Je l’ai déjà dit, je me suis vraiment étonné de l’absence de réaction des citoyens aux privations de liberté qui ont été instaurées pendant deux mois. Je m’attendais à une sourde rumeur de désapprobation pour ces attestations, voire un appel à les contester ouvertement, c’est-à-dire dans la rue, dans l’espace public. Visiblement rien de cela ne s’est passé à tel point que le pouvoir a pu affirmer que ces dérogations étaient bien acceptées. Ce n’était évidement pas le cas parce qu’en fait elles étaient subies, supportées comme un faux papier mais sans la moindre adhésion.
Je me suis quand même interrogé, et du coup, j’ai regardé comment chacun ressentait et vivait cette atteinte et j’ai découvert que nos concitoyens avaient pratiqué une forme de résistance qui est l’évitement. L’évitement, en gros, c’est le contraire de l’affrontement. L’évitement c’est la forme de défense des enfants, du genre pas vu pas pris. C’est basé sur la peur de la répression mais ça permet d’atteindre un objectif en essayant de ne pas se faire attraper. C’est quand même un peu de la résistance parce que l’objectif est atteint en transgressant une loi, mais sans que ça se sache.
Cette attitude est déjà pratiquée depuis longtemps par exemple par rapport aux radars, à l’économie parallèle, au fisc, quand le seul but est de ne pas se faire prendre.
C’est comme au rugby, l’évitement consiste à éviter de se trouver, délibérément, dans une situation répréhensible. Ce n’est pas une attitude très valeureuse et c’est pourquoi les jeunes pratiquent plutôt l’affrontement car non seulement c’est l’âge où l’on n’a pas peur de la mort, mais aussi celui où l’on a envie d’en découdre physiquement.
Et donc nos concitoyens ont inventé des parcours secondaires pour atteindre la campagne en évitant les barrages policiers. Ils ont pris plusieurs attestations successives d’une heure pour se trouver dans le bon créneau en cas de contrôle. Ils ont prétexté une démarche professionnelle pour aller voir leur copine. Ils ont pris le crayon, la gomme ou le blanco pour régulariser leur sortie.
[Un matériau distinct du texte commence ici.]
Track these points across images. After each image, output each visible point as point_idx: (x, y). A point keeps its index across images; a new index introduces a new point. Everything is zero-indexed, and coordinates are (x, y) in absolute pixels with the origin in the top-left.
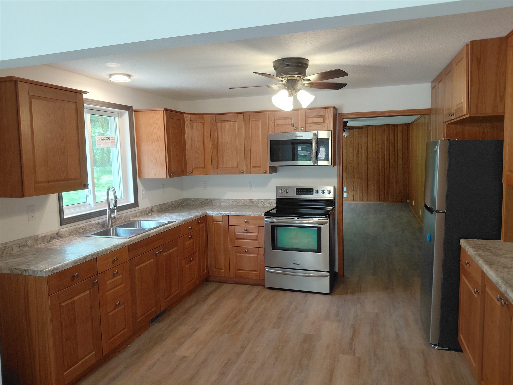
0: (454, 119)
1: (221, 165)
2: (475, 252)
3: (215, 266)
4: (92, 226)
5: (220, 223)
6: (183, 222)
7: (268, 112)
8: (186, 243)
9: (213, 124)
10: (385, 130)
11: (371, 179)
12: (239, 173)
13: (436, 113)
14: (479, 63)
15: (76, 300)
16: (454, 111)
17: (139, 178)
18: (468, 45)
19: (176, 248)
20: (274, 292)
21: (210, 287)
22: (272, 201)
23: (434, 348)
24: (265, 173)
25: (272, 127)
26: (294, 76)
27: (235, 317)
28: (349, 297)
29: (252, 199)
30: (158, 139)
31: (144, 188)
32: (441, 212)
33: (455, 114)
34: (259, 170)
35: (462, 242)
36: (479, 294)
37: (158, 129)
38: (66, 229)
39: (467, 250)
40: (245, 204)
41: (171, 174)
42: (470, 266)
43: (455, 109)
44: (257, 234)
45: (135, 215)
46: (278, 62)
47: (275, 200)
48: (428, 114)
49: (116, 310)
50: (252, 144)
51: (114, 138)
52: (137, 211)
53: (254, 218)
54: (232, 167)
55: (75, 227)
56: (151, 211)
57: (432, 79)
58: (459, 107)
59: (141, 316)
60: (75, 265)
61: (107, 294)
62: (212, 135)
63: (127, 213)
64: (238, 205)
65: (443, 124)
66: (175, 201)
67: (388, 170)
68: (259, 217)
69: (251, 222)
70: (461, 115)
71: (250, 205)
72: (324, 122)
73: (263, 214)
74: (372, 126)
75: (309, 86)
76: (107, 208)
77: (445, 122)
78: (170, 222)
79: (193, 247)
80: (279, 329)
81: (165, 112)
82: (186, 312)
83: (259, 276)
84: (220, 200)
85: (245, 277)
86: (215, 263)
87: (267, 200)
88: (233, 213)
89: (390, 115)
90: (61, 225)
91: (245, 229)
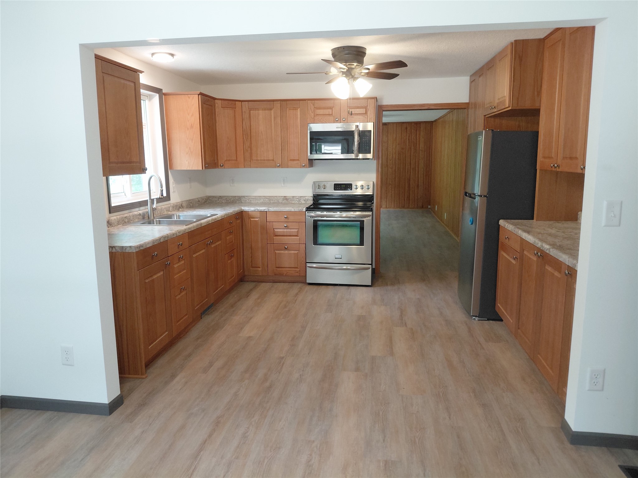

Comme je l’ai dit, ce n’est pas très glorieux mais il faut dire que les exemples d’en haut comme d’habitude encourageaient plutôt le non respect des mesures.
Cela dit, hélas, la stratégie de l’évitement est la seule possible dans notre système policier. Le pouvoir a détruit toutes velléités de manifestation pacifique, d’expression populaire dans la rue, de combats de défense dans les entreprises. Tout est ratatiné par les robocops munis de tous les droits et défendus continuellement par l’Etat lui-même. Lui qui devrait nous défendre, il défend ceux qui nous gazent et nous matraquent.
La question est maintenant : est-ce que cela va changer ?
Dire que l’on n’en sait absolument rien est un peu facile parce qu’il se passe quand même des choses que l’on peut voir. Par exemple, tous les dirigeants politiques actuels ne pensent qu’à leur réélection. Trump se rue sur la répression pour endosser les habits de l’ordre et de la protection des biens, alors qu’il n’a fait que semer la discorde depuis 4 ans. Poutine cherche à trafiquer la Constitution pour être à nouveau candidat, alors qu’il a fait du respect des institutions sa carte de visite. Notre pauvre clown a ressorti son arsenal de phrases ronflantes et de promesses alors qu’il n’a tenu aucune des précédentes.
Nous sommes donc partis pour un nouvel épisode de gouvernement mondial par le mensonge et la télé. C’est plutôt pas de bol pour ceux qui rêvaient d’autre chose.